Deputy Caoimhghín Ó Caoláin reports back to Lagan Brick workers during negotiations over redundancy packages

“Whatever the future holds for the closed Lagan Brick plant at Kingscourt, I hope that the former workforce would be given most favourable consideration in the event that this plant reopens under whatever management.”

LAGAN BRICK workers have thanked Sinn Féin after the party’s all-Ireland intervention helped to end one of the longest running industrial disputes in recent Irish history. 

Workers at the Lagan Brick manufacturing plant in Kingscourt, County Cavan, had been engaged in a round-the-clock protest at the premises following an announcement on 15 December 2011 that the company had closed. The 25 staff members were told of the closure just hours before it happened and the company refused to pay reasonable redundancy terms.

Workers voted to end their protest action — which had lasted 272 days — and accepted a negotiated settlement on 13 September 2012 brokered by Sinn Féin. The details of the agreement are confidential.
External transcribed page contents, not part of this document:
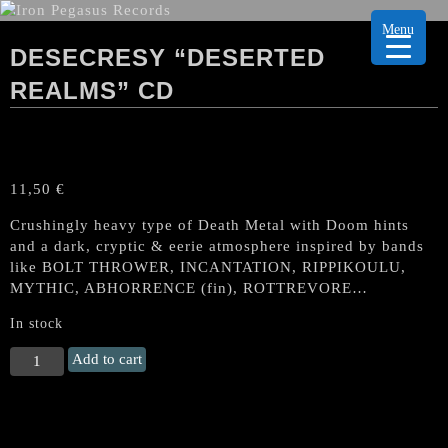
Menu
DESECRESY “DESERTED
REALMS” CD
11,50
€
Crushingly heavy type of Death Metal with Doom hints
and a dark, cryptic & eerie atmosphere inspired by bands
like BOLT THROWER, INCANTATION, RIPPIKOULU,
MYTHIC, ABHORRENCE (fin), ROTTREVORE…
In stock
DESECRESY
Add to cart
"Deserted
Realms"
CD
quantity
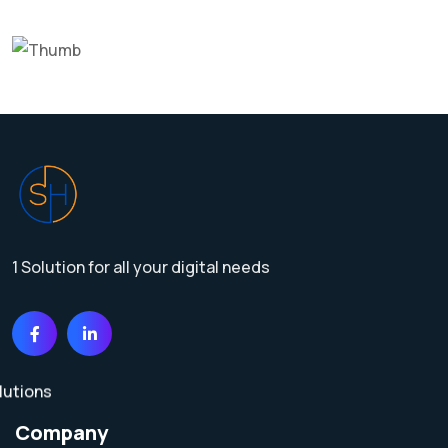
1 Solution for all your digital needs
Company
In a statement following the announcement, the workers said:

“We thank Sinn Féin TD Caoimhghín Ó Caoláin and Fine Gael Minister of State Shane McEntee for their help in bringing this dispute to an end. Our thanks too to Gerry Adams TD and [Sinn Féin] Belfast City Councillor Jim McVeigh, whose intervention last week, along with Deputy Ó Caoláin, led to this welcome settlement.”

SIPTU Organiser John Regan described the settlement as “a fair and reasonable” deal which would allow workers get back to a normal life.

Caoimhghín Ó Caoláin said:

“Whatever the future holds for the closed Lagan Brick plant at Kingscourt, I hope that the former workforce would be given most favourable consideration in the event that this plant reopens under whatever management.”